No surprise if the SIA is axed
The threatened removal of the Security Industry Authority (SIA) as one of the quangos now under scrutiny for effectiveness by the current Government is not really surprising, given its turbulent and sometimes erratic past.
But if the coalition does decide to wind it up, there are many who will feel rather uneasy about the future for door supervision.
Whether you think it was well-handled or not (and I am one of the chief critics of the whole introductory process, which was appallingly managed) the fact remains that licensing of doorstaff is now an important safety element to ensure that the public is in safe hands.

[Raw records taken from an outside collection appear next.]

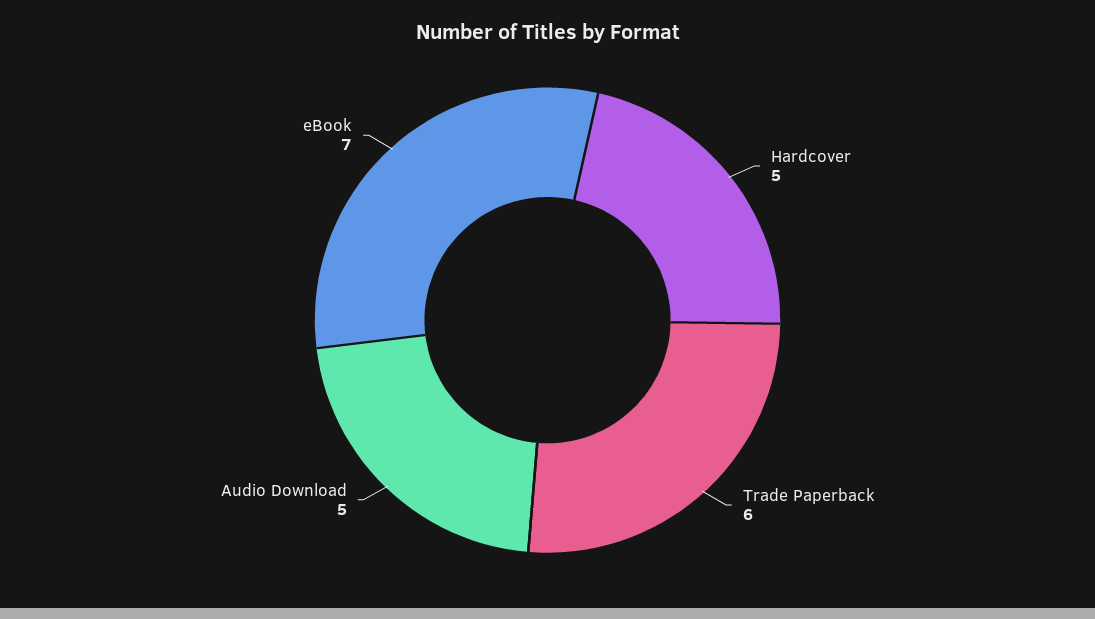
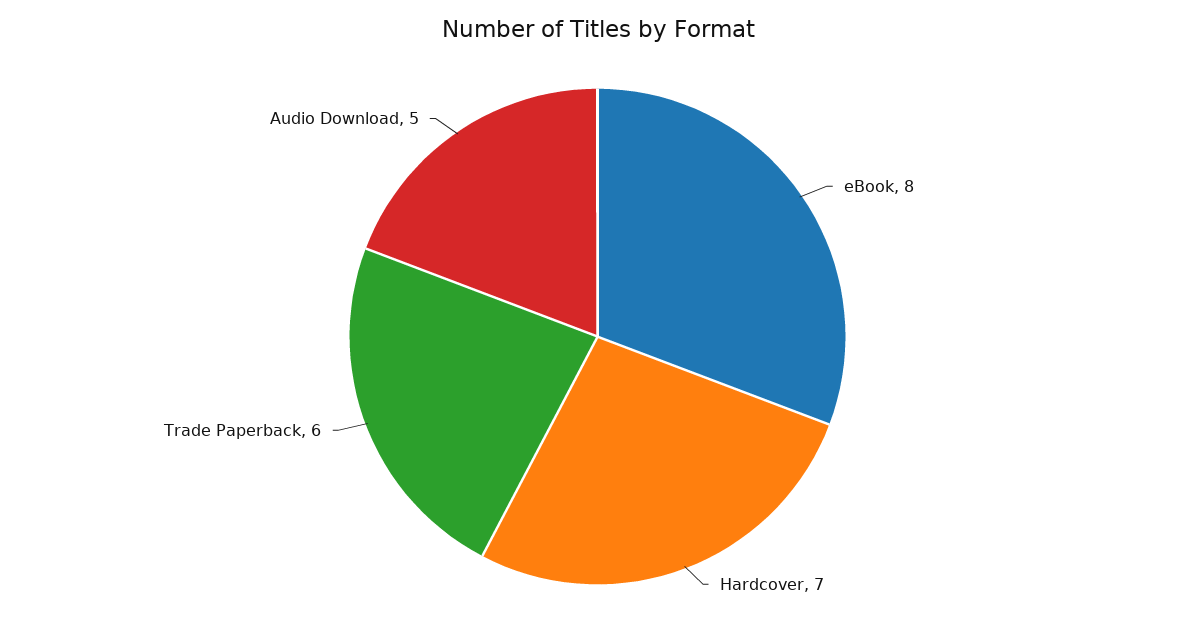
Hardcover: 5 -> 7
eBook: 7 -> 8

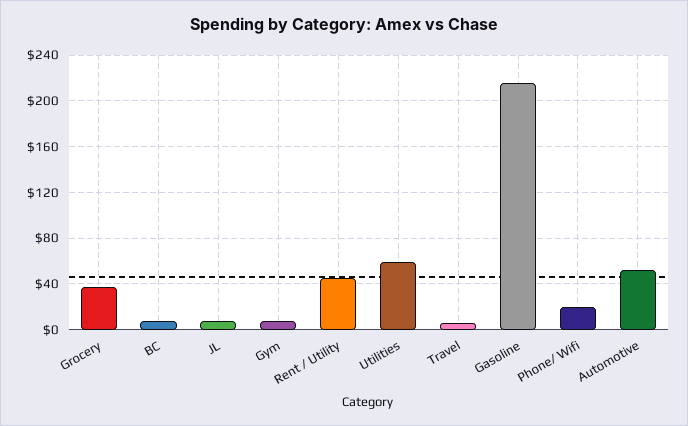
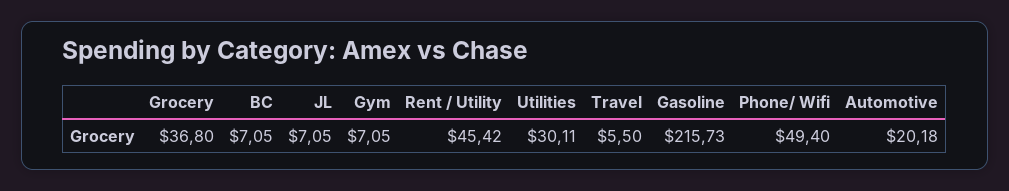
Utilities: 60 -> 30.11
Phone/ Wifi: 20 -> 49.4
Automotive: 50 -> 20.18

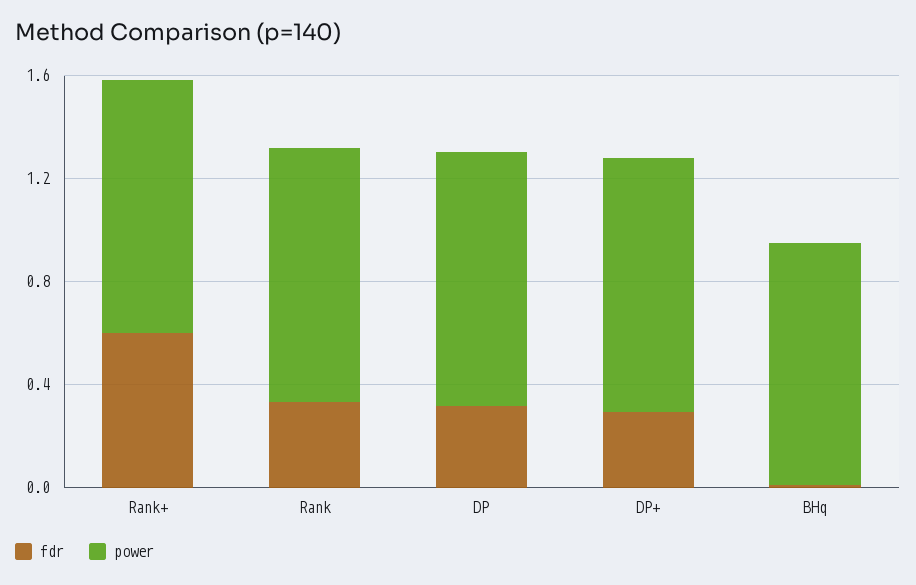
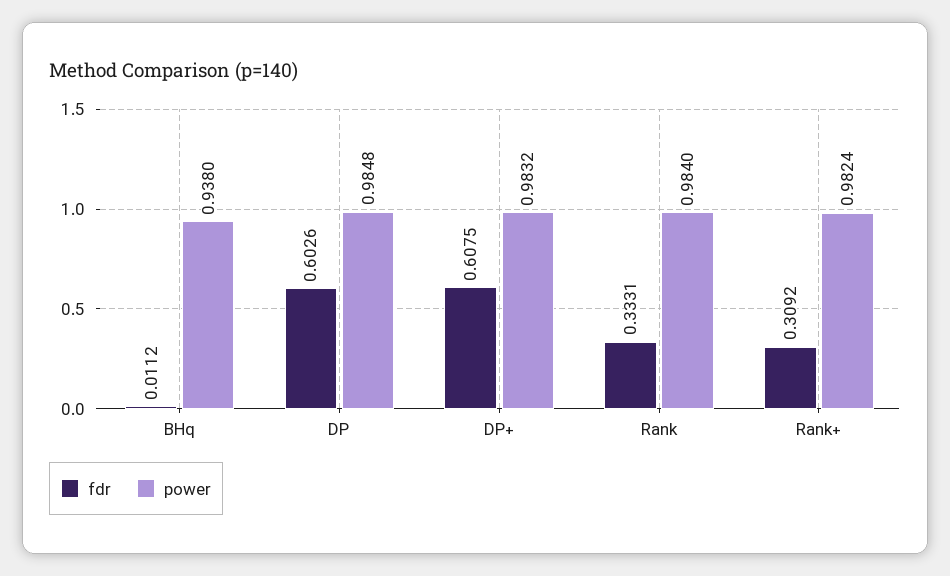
fdr, Rank+: 0.6 -> 0.3092
fdr, DP: 0.3 -> 0.6026
fdr, DP+: 0.3 -> 0.6075

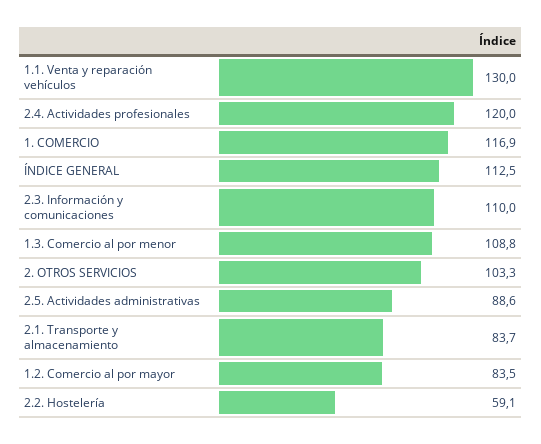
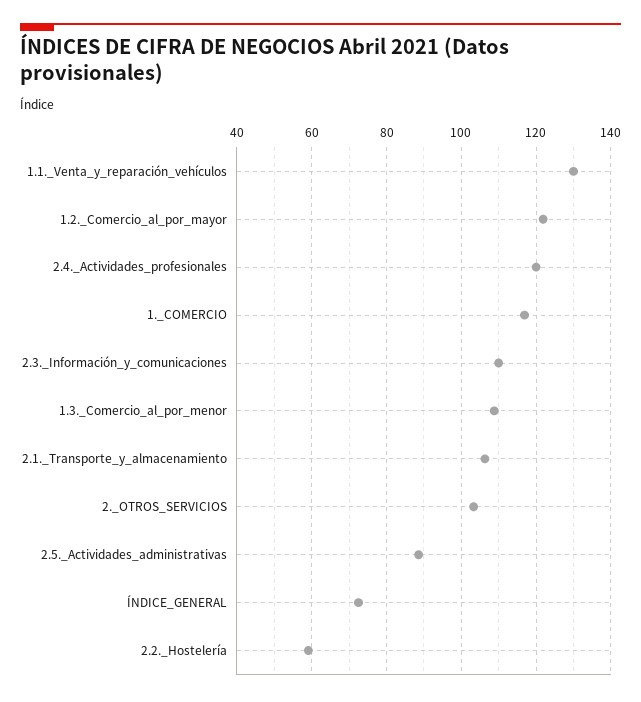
ÍNDICE GENERAL: 112.5 -> 72
2.1. Transporte y almacenamiento: 83.7 -> 106
1.2. Comercio al por mayor: 83.5 -> 122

To suggest that everything is now so well-organised that the industry can police itself is scarcely credible. You would have to be blind and deaf to think that the dubious elements that made regulation necessary have disappeared for good — any more than it can be true of the gambling industry.
While self-regulation has to some extent worked there, the Gambling Commission and the police still have their work cut out to remove the fringe elements who, for example, run illegal gaming syndicates or operate unlicensed machines.
Without some form of supervision and control, who is to say that the same problems will not re-occur in security circles?
Also, the removal of an established licensing system, which, with the roll-out of the Northern Ireland sector, now covers the whole of the UK, moves the problem on to hard-pressed and budget-slashed local authorities, not to mention the police. This is not to say they cannot handle it, but it is just one more administrative burden to bear, which could mean the dilution of effort in other areas.
The other losers in this might be the BII (British Institute of Innkeeping), which has spent a great deal of time and energy in putting together security-based programmes and examinations.
If the licensing system moves to councils, or the industry, where does this leave its package, at a time when, quite frankly, it is under some economic pressure?
But if the SIA is under threat of extinction, it probably recognises that it does not have the greatest pedigree.
From the start, under Molly Meacher, it managed to antagonise the licensed trade and started sabre-rattling far too early, but got its comeuppance at the end of 2007 when it was clear that it had failed to check the right to work in the UK of up to 20,000 doorstaff.
At that time I called for heads to roll, but I little realised that less than three years later all their heads would be on the block together!
Changes
If the licensing system is dismantled, of course, there is yet another amendment to the Licensing Act to be made, because SIA licensing for doorstaff is an integral part of that system.
But if the current Government goes ahead with its sweeping changes this autumn, that is just another part of the overall plan. In any event, if licensing is retained for local authorities, the doormen will simply swap one regime for another, although a centralised system seems far more sensible for this type of operation.
One thing is for sure — the hiring of doorstaff will not get any cheaper or easier as a result of the abolition of the SIA and it is the licensed trade that once again will have no direct say in the decision and will have to wrestle with the consequences.
But as this Government has clearly indicated that it has little time for, or interest in, the views of those who run pubs, that is hardly surprising.